When I moved to this Deanwood neighborhood 7 years ago, there weren't may children to play with. As the kids became acclimated with the school and neighbors, kids came from every where. In typical fashion, I haven't agreed with some of their friendships and made significant effort to sever them. Some kids carry a substantial burden with them, having been exposed to situations I'd be unsure how to handle even as an adult.

My son has a motley crew of colorful friends: the big headed mulatto, the ever present snotty nose, the really pretty smart girl and the thug in training. Interactions with these children have mostly been pleasant though I know a couple of em are always up to something.

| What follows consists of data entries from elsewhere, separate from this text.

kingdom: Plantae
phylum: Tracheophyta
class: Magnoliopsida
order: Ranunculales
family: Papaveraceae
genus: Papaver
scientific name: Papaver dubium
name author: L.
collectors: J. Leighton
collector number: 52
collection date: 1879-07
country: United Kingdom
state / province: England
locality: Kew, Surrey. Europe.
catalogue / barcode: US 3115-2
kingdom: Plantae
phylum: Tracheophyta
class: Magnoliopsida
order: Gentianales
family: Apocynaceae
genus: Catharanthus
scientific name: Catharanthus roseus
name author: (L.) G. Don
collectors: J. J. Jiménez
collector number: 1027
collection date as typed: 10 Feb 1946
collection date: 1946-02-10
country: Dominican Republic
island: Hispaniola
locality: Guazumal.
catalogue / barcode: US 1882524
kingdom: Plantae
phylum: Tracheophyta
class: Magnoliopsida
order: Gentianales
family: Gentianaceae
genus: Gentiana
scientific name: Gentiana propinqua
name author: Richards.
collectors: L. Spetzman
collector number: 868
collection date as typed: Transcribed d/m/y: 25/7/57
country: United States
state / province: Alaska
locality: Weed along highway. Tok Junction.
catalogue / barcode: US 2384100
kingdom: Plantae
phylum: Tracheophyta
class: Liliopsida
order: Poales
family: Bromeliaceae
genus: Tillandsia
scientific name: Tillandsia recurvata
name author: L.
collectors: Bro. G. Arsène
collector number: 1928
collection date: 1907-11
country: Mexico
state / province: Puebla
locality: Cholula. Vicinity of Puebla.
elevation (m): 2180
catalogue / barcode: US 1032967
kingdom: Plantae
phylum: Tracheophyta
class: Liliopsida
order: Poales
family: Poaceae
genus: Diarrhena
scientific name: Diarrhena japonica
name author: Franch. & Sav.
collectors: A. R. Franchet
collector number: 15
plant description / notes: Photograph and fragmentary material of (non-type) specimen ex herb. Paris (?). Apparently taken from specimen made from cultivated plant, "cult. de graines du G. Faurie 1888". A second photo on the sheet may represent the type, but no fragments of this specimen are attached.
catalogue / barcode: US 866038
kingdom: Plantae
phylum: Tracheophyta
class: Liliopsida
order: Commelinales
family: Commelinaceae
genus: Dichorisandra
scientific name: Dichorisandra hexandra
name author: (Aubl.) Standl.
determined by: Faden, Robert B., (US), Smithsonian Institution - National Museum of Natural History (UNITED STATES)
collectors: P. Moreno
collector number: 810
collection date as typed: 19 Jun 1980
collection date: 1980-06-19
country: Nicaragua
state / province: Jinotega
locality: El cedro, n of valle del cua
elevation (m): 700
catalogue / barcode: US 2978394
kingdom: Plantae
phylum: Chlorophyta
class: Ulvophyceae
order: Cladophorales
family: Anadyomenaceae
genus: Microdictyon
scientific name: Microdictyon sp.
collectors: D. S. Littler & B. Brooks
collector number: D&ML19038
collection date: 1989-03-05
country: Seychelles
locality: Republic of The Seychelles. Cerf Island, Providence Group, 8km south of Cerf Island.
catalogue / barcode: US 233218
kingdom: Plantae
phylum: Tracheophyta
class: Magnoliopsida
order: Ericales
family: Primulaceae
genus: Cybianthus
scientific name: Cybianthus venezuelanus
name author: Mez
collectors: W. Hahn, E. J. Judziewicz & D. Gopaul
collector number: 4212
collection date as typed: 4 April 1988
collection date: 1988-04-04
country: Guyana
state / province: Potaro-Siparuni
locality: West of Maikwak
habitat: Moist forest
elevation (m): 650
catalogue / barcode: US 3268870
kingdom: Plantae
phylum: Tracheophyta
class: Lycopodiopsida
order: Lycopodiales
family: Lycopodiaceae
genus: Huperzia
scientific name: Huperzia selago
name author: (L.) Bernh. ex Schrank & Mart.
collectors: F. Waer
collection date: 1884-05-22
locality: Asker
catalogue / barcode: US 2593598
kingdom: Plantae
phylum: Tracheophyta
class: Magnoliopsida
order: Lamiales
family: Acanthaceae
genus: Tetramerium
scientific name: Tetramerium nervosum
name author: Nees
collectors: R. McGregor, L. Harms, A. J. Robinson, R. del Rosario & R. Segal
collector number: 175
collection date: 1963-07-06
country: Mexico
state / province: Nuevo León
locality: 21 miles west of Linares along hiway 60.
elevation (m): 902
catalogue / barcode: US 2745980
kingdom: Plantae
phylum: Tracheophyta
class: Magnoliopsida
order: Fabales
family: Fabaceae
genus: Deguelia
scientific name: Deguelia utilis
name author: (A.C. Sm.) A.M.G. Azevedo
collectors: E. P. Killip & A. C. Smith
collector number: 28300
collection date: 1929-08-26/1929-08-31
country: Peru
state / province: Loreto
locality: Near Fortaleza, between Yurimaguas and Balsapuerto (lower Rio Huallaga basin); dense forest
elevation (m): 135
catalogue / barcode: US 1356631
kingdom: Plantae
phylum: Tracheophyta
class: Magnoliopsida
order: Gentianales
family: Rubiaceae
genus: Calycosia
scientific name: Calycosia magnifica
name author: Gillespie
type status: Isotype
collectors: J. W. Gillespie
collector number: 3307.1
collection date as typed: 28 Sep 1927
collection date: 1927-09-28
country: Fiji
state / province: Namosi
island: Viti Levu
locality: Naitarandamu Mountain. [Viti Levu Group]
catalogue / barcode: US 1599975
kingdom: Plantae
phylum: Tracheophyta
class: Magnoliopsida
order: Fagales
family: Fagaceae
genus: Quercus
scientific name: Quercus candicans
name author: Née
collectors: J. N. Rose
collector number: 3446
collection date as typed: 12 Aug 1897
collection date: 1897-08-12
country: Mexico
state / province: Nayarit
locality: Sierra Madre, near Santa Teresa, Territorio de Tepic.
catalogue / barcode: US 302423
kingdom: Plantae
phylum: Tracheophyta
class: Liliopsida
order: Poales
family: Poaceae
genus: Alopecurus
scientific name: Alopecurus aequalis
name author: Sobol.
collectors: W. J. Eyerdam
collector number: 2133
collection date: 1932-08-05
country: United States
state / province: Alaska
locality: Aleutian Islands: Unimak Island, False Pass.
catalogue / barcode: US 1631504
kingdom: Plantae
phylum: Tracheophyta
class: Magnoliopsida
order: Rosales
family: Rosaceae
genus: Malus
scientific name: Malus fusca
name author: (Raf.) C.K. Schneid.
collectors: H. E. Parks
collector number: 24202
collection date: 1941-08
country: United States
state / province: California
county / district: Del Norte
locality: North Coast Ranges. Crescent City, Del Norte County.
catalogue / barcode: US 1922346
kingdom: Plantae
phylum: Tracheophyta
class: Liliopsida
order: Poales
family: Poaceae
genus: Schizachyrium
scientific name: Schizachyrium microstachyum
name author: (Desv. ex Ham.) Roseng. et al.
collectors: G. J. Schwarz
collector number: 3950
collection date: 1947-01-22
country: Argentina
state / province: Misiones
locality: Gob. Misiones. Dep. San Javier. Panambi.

Snotty Nose has always made me uneasy. He's been friends with my son for about a year or so. He doesn't strike me as a bad child, just...sad. He walks with his head down (which doesn't help with a runny nose!) and I always seem him by himself. He doesn't smile often. He comes outside very early and has a tendency to stay out late. He's never disrectful but I've always been under the impression he's running from something.

Fast forward to this evening.

My son came home late. Of course I asked him where he was. He told me. I went into some "be home on time, can't stay out late, you're punished" speech and sent him to do chores while I finished cooking dinner. About 15 minutes later Snotty Nose knocked on the door to speak to my son. Finding that strange, I told him to send this child home. Apparently, he's late going home...and he's afraid to return.

This child has been lingering around my house like an alley cat for the past three hours. I've called his parents to let them know where he is. I even tried to put him on the phone with this father. He ran down the alley instead.

When he was discovered hiding under the balcony, the kids brought him inside. I spoke to him to ask why he won't go home. Shifting from left to right, not making eye contact, he states "I don't want to get a whoopin." My insticnt was to tell him "Then stop doin shit to get whooped.", but somehow it just didn't seem appropriate. The sadness in his eyes said enough for me.

This child is genuinely afraid to go home and I really dont know what to do about this. I told him he has to go home eventually; he might as well get it over with. What I'm sending him home to is what I'm most concerned about.

I've decided to write a letter to his teacher (who is also my son's teacher) asking for her and the school's assistance to help this family. Something isn't right in that household. I'm hoping the school has the resources to help him with the secret he's obviously hiding.